What you are asked to do:
Rewrite the stretch from "Dermatologista" through "書展2026｜葉劉淑儀：最喜歡姐姐角色 無官", replacing "INFORMATIE" with "GEGEVENS" and keeping everything else the same. Leave the pictures out of your answer.

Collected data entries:

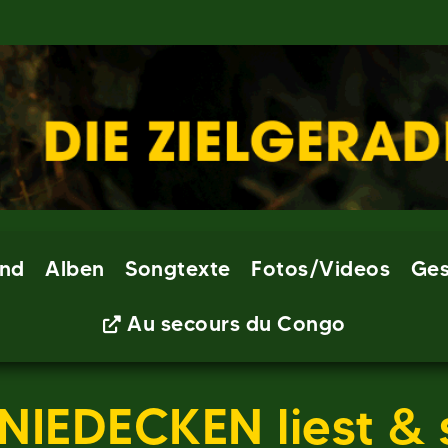
nd
Alben
Songtexte
Fotos/Videos
Ges
Au secours du Congo
NIEDECKEN liest &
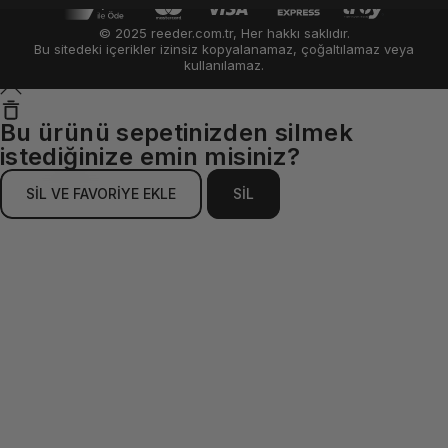
© 2025 reeder.com.tr, Her hakkı saklıdır.
Bu sitedeki içerikler izinsiz kopyalanamaz, çoğaltılamaz veya
kullanılamaz.
Bu ürünü sepetinizden silmek
istediğinize emin misiniz?
SİL VE FAVORİYE EKLE
SİL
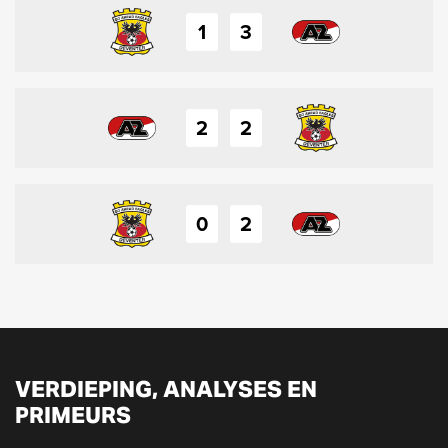
1
3
2
2
0
2
VERDIEPING, ANALYSES EN
PRIMEURS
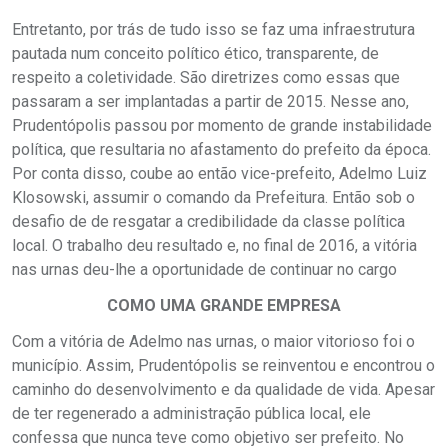
Entretanto, por trás de tudo isso se faz uma infraestrutura
pautada num conceito político ético, transparente, de
respeito a coletividade. São diretrizes como essas que
passaram a ser implantadas a partir de 2015. Nesse ano,
Prudentópolis passou por momento de grande instabilidade
política, que resultaria no afastamento do prefeito da época.
Por conta disso, coube ao então vice-prefeito, Adelmo Luiz
Klosowski, assumir o comando da Prefeitura. Então sob o
desafio de de resgatar a credibilidade da classe política
local. O trabalho deu resultado e, no final de 2016, a vitória
nas urnas deu-lhe a oportunidade de continuar no cargo
COMO UMA GRANDE EMPRESA
Com a vitória de Adelmo nas urnas, o maior vitorioso foi o
município. Assim, Prudentópolis se reinventou e encontrou o
caminho do desenvolvimento e da qualidade de vida.
Apesar
de ter regenerado a administração pública local, ele
confessa que nunca teve como objetivo ser prefeito. No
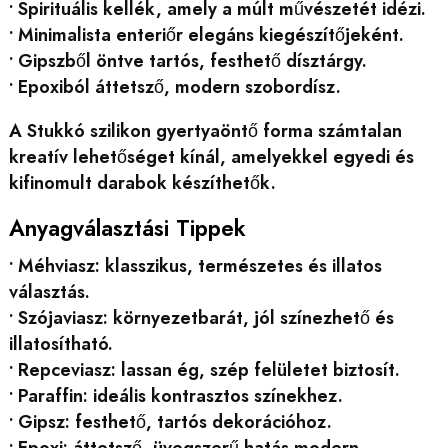
• Spirituális kellék, amely a múlt művészetét idézi.
• Minimalista enteriőr elegáns kiegészítőjeként.
• Gipszből öntve tartós, festhető dísztárgy.
• Epoxiból áttetsző, modern szobordísz.
A Stukkó szilikon gyertyaöntő forma számtalan
kreatív lehetőséget kínál, amelyekkel egyedi és
kifinomult darabok készíthetők.
Anyagválasztási Tippek
• Méhviasz: klasszikus, természetes és illatos
választás.
• Szójaviasz: környezetbarát, jól színezhető és
illatosítható.
• Repceviasz: lassan ég, szép felületet biztosít.
• Paraffin: ideális kontrasztos színekhez.
• Gipsz: festhető, tartós dekorációhoz.
• Epoxi: áttetsző, üvegszerű hatás modern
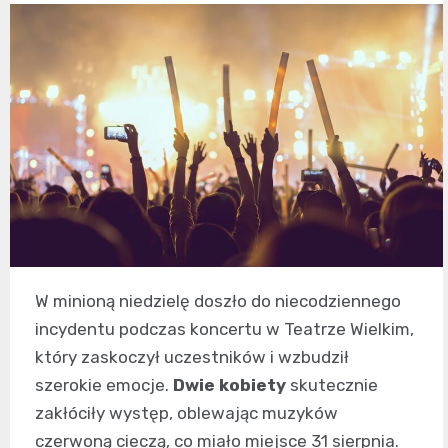
W minioną niedzielę doszło do niecodziennego
incydentu podczas koncertu w Teatrze Wielkim,
który zaskoczył uczestników i wzbudził
szerokie emocje.
Dwie kobiety
skutecznie
zakłóciły występ, oblewając muzyków
czerwoną cieczą, co miało miejsce 31 sierpnia.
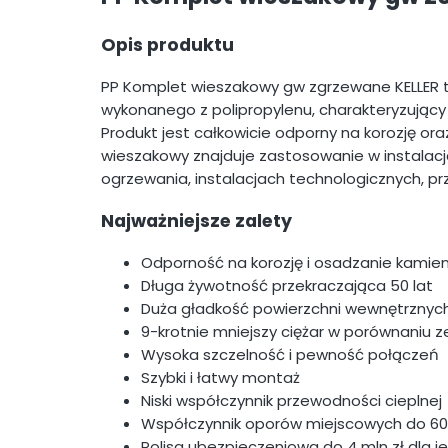
Opis produktu
PP Komplet wieszakowy gw zgrzewane KELLER
wykonanego z polipropylenu, charakteryzujący 
Produkt jest całkowicie odporny na korozję o
wieszakowy znajduje zastosowanie w instalacja
ogrzewania, instalacjach technologicznych, pr
Najważniejsze zalety
Odporność na korozję i osadzanie kamie
Długa żywotność przekraczająca 50 lat
Duża gładkość powierzchni wewnętrznyc
9-krotnie mniejszy ciężar w porównaniu z
Wysoka szczelność i pewność połączeń
Szybki i łatwy montaż
Niski współczynnik przewodności cieplnej
Współczynnik oporów miejscowych do 6
Polisa ubezpieczeniowa do 4 mln zł dla 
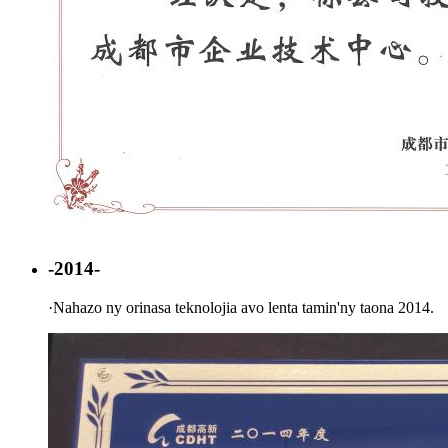
-2014-
·
Nahazo ny orinasa teknolojia avo lenta tamin'ny taona 2014.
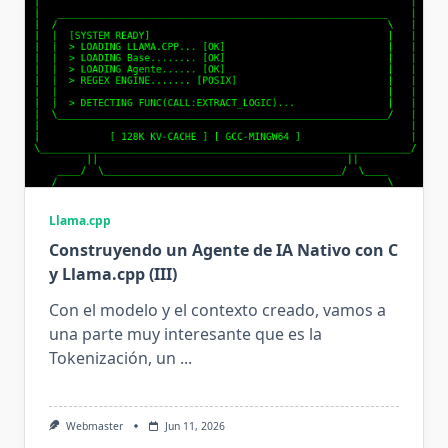
Llama.cpp
Construyendo un Agente de IA Nativo con C
y Llama.cpp (III)
Con el modelo y el contexto creado, vamos a
una parte muy interesante que es la
Tokenización, un
...
Webmaster
Jun 11, 2026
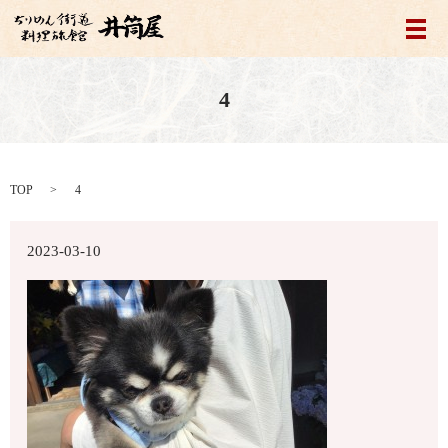
メ
4
TOP
4
2023-03-10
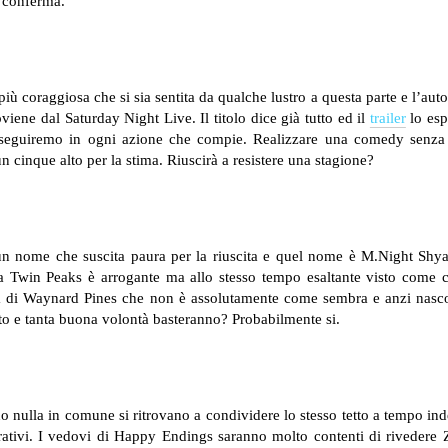
e conferma.
 più coraggiosa che si sia sentita da qualche lustro a questa parte e l’au
iene dal Saturday Night Live. Il titolo dice già tutto ed il
trailer
lo esp
o seguiremo in ogni azione che compie. Realizzare una comedy senza
un cinque alto per la stima. Riuscirà a resistere una stagione?
un nome che suscita paura per la riuscita e quel nome è M.Night Shyam
a Twin Peaks è arrogante ma allo stesso tempo esaltante visto come c
idina di Waynard Pines che non è assolutamente come sembra e anzi nas
to e tanta buona volontà basteranno? Probabilmente si.
o nulla in comune si ritrovano a condividere lo stesso tetto a tempo ind
vorativi. I vedovi di Happy Endings saranno molto contenti di riveder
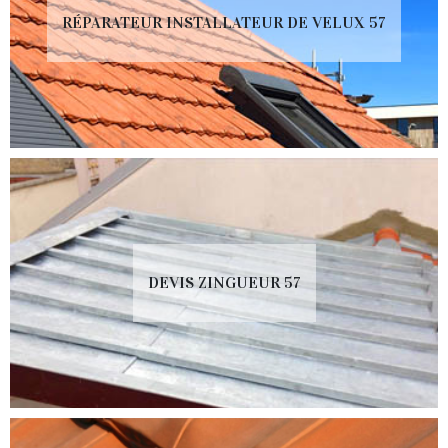
RÉPARATEUR INSTALLATEUR DE VELUX 57
DEVIS ZINGUEUR 57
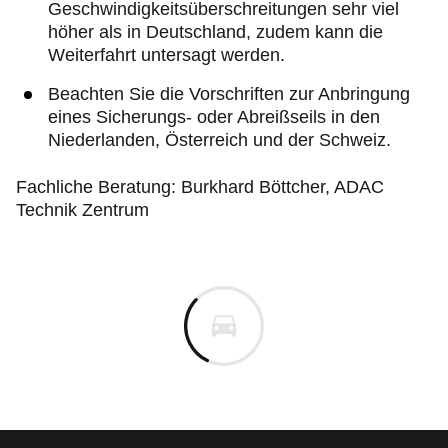
Geschwindigkeitsüberschreitungen sehr viel
höher als in Deutschland, zudem kann die
Weiterfahrt untersagt werden.
Beachten Sie die Vorschriften zur Anbringung
eines Sicherungs- oder Abreißseils in den
Niederlanden, Österreich und der Schweiz.
Fachliche Beratung: Burkhard Böttcher, ADAC
Technik Zentrum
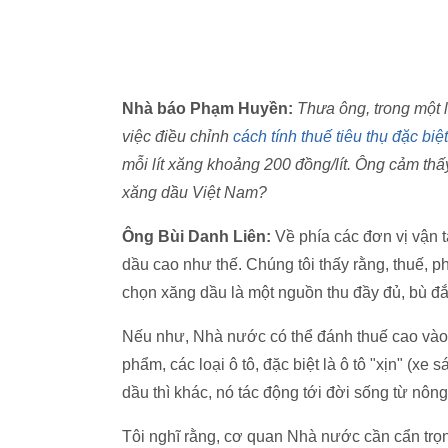
Nhà báo Phạm Huyền:
Thưa ông, trong một l
việc điều chỉnh
cách tính thuế tiêu thụ đặc biệt
mỗi lít xăng khoảng 200 đồng/lít. Ông cảm thấ
xăng dầu Việt Nam?
Ông Bùi Danh Liên:
Về phía các đơn vị vận tải
dầu cao như thế. Chúng tôi thấy rằng, thuế, 
chọn xăng dầu là một nguồn thu đầy đủ, bù đắ
Nếu như, Nhà nước có thể đánh thuế cao vào
phẩm, các loại ô tô, đặc biệt là ô tô "xịn" (x
dầu thì khác, nó tác động tới đời sống từ nông
Tôi nghĩ rằng, cơ quan Nhà nước cần cẩn trọn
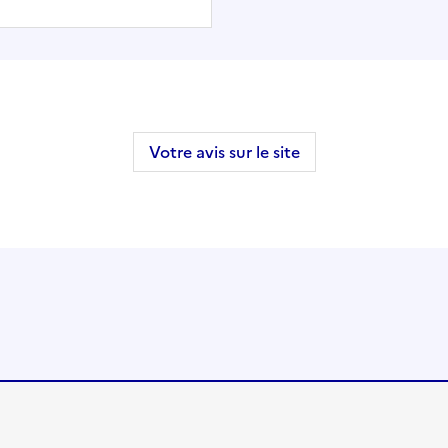
Votre avis sur le site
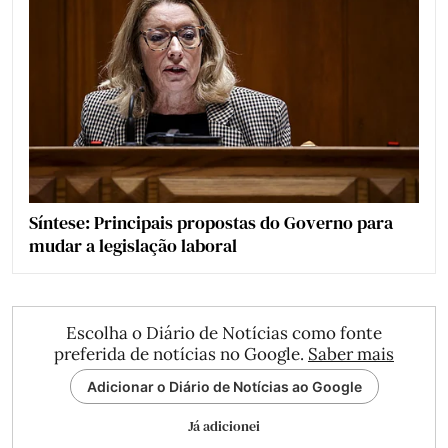
Síntese: Principais propostas do Governo para
mudar a legislação laboral
Escolha o Diário de Notícias como fonte
preferida de notícias no Google.
Saber mais
Adicionar o Diário de Notícias ao Google
Já adicionei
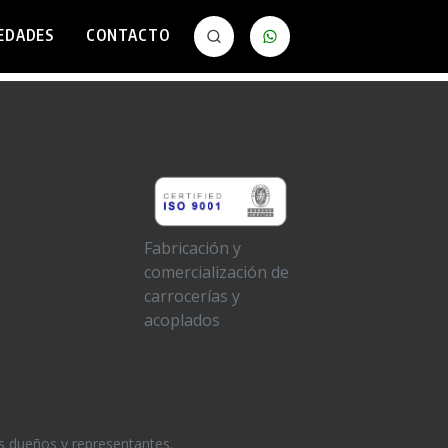
EDADES
CONTACTO
Fabricación y
comercialización de
carrocerías y
acoplados
s dueños y representantes.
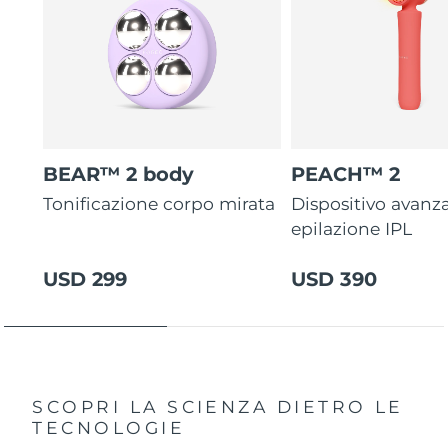
BEAR™ 2 body
PEACH™ 2
Tonificazione corpo mirata
Dispositivo avanza
epilazione IPL
USD 299
USD 390
SCOPRI LA SCIENZA DIETRO LE
TECNOLOGIE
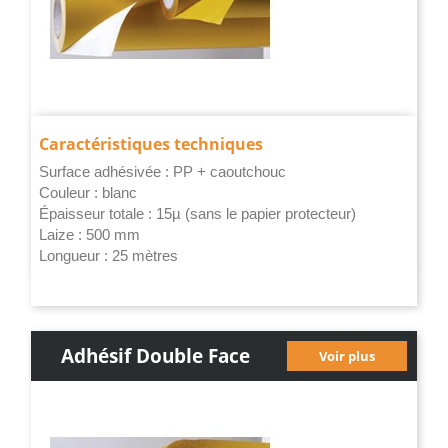
Caractéristiques techniques
Surface adhésivée : PP + caoutchouc
Couleur : blanc
Épaisseur
totale : 15µ (sans le papier protecteur)
Laize : 500 mm
Longueur : 25 mètres
Adhésif Double Face
Voir plus
Toilé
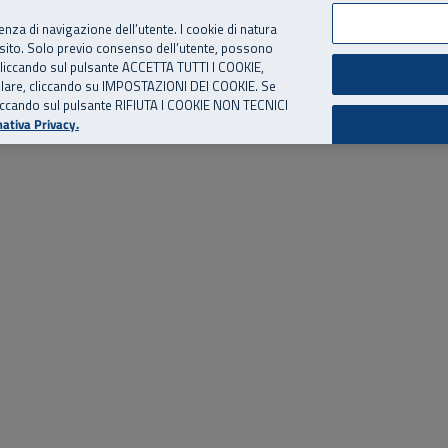
per te, chiamaci.
Numero Verde
800 810 810
.
Da cellulare e dall’estero
06 
ienza di navigazione dell’utente. I cookie di natura
 sito. Solo previo consenso dell’utente, possono
ie cliccando sul pulsante ACCETTA TUTTI I COOKIE,
ed eventi
Risorse utili
Supporto
tallare, cliccando su IMPOSTAZIONI DEI COOKIE. Se
o cliccando sul pulsante RIFIUTA I COOKIE NON TECNICI
ativa Privacy.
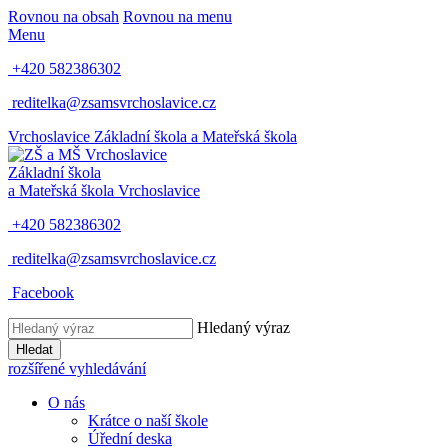
Rovnou na obsah
Rovnou na menu
Menu
+420 582386302
reditelka@zsamsvrchoslavice.cz
Vrchoslavice
Základní škola a Mateřská škola
Základní škola
a Mateřská škola
Vrchoslavice
+420 582386302
reditelka@zsamsvrchoslavice.cz
Facebook
Hledaný výraz
Hledat
rozšířené vyhledávání
O nás
Krátce o naší škole
Úřední deska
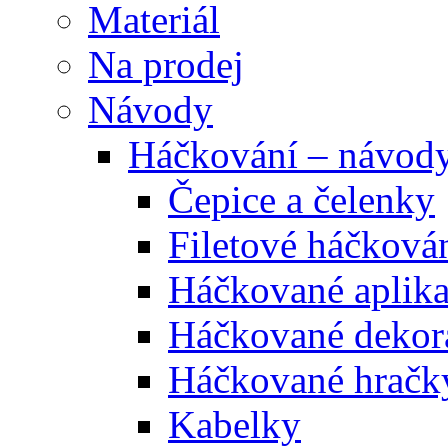
Materiál
Na prodej
Návody
Háčkování – návod
Čepice a čelenky
Filetové háčková
Háčkované aplik
Háčkované dekor
Háčkované hračk
Kabelky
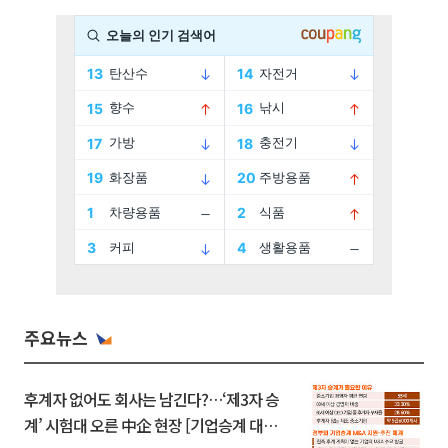
주요뉴스
후계자 없어도 회사는 남긴다?…‘제3자 승
계’ 시험대 오른 中企 현장 [기업승계 대전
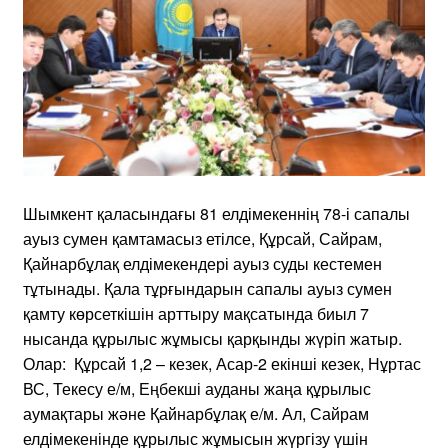
Шымкент қаласындағы 81 елдімекеннің 78-і сапалы
ауыз сумен қамтамасыз етілсе, Құрсай, Сайрам,
Қайнарбұлақ елдімекендері ауыз суды кестемен
тұтынады. Қала тұрғындарын сапалы ауыз сумен
қамту көрсеткішін арттыру мақсатында биыл 7
нысанда құрылыс жұмысы қарқынды жүріп жатыр.
Олар: Құрсай 1,2 – кезек, Асар-2 екінші кезек, Нұртас
ВС, Текесу е/м, Еңбекші ауданы жаңа құрылыс
аумақтары және Қайнарбұлақ е/м. Ал, Сайрам
елдімекенінде құрылыс жұмысын жүргізу үшін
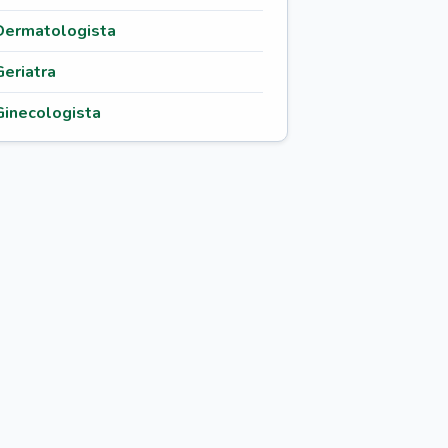
Dermatologista
Geriatra
Ginecologista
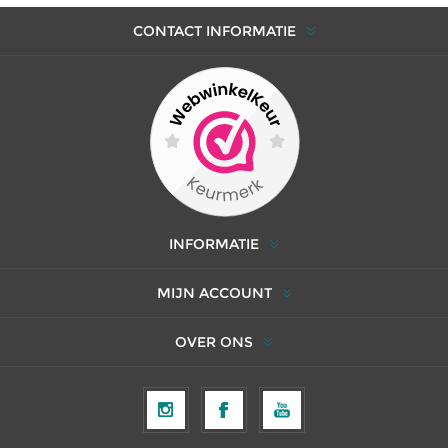
CONTACT INFORMATIE
INFORMATIE
MIJN ACCOUNT
OVER ONS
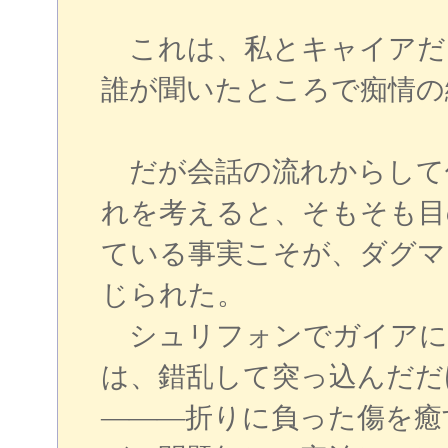
これは、私とキャイアだ
誰が聞いたところで痴情の
だが会話の流れからして
れを考えると、そもそも目
ている事実こそが、ダグマ
じられた。
シュリフォンでガイアに
は、錯乱して突っ込んだだ
―――折りに負った傷を癒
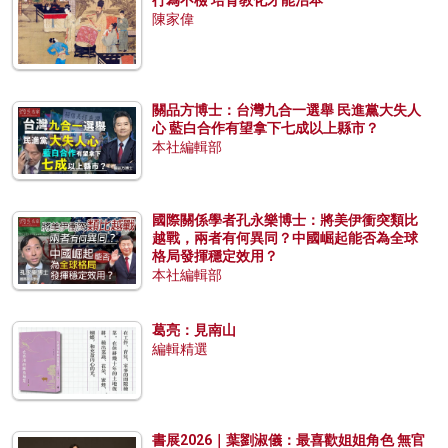
行為不檢 培育教化才能治本
陳家偉
關品方博士：台灣九合一選舉 民進黨大失人
心 藍白合作有望拿下七成以上縣市？
本社編輯部
國際關係學者孔永樂博士：將美伊衝突類比
越戰，兩者有何異同？中國崛起能否為全球
格局發揮穩定效用？
本社編輯部
葛亮：見南山
編輯精選
書展2026｜葉劉淑儀：最喜歡姐姐角色 無官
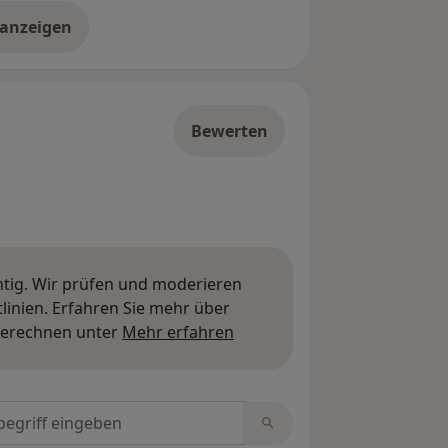
 anzeigen
er die Adresse
Bewerten
htig. Wir prüfen und moderieren
inien. Erfahren Sie mehr über
Mehr über Meinungen erfa
berechnen unter
Mehr erfahren
tungen durchsuchen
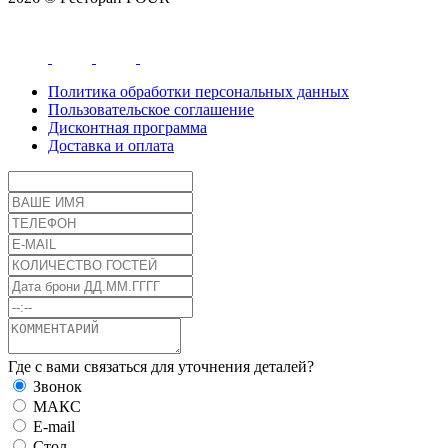
Политика обработки персональных данных
Пользовательское соглашение
Дисконтная программа
Доставка и оплата
Где с вами связаться для уточнения деталей?
Звонок
МАКС
E-mail
Стол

Expected output:
Dermatologista
Geriatra
Ginecologista
CONTACT GEGEVENS
GEGEVENS
MIJN ACCOUNT
OVER ONS
これは、私とキャイアだ
誰が聞いたところで痴情の
だが会話の流れからして
れを考えると、そもそも目
ている事実こそが、ダグマ
じられた。
シュリフォンでガイアに
は、錯乱して突っ込んだだ
―――折りに負った傷を癒
行為不檢 培育教化才能治本
陳家偉
關品方博士：台灣九合一選舉 民進黨大失人
心 藍白合作有望拿下七成以上縣市？
本社編輯部
國際關係學者孔永樂博士：將美伊衝突類比
越戰，兩者有何異同？中國崛起能否為全球
格局發揮穩定效用？
本社編輯部
葛亮：見南山
編輯精選
書展2026｜葉劉淑儀：最喜歡姐姐角色 無官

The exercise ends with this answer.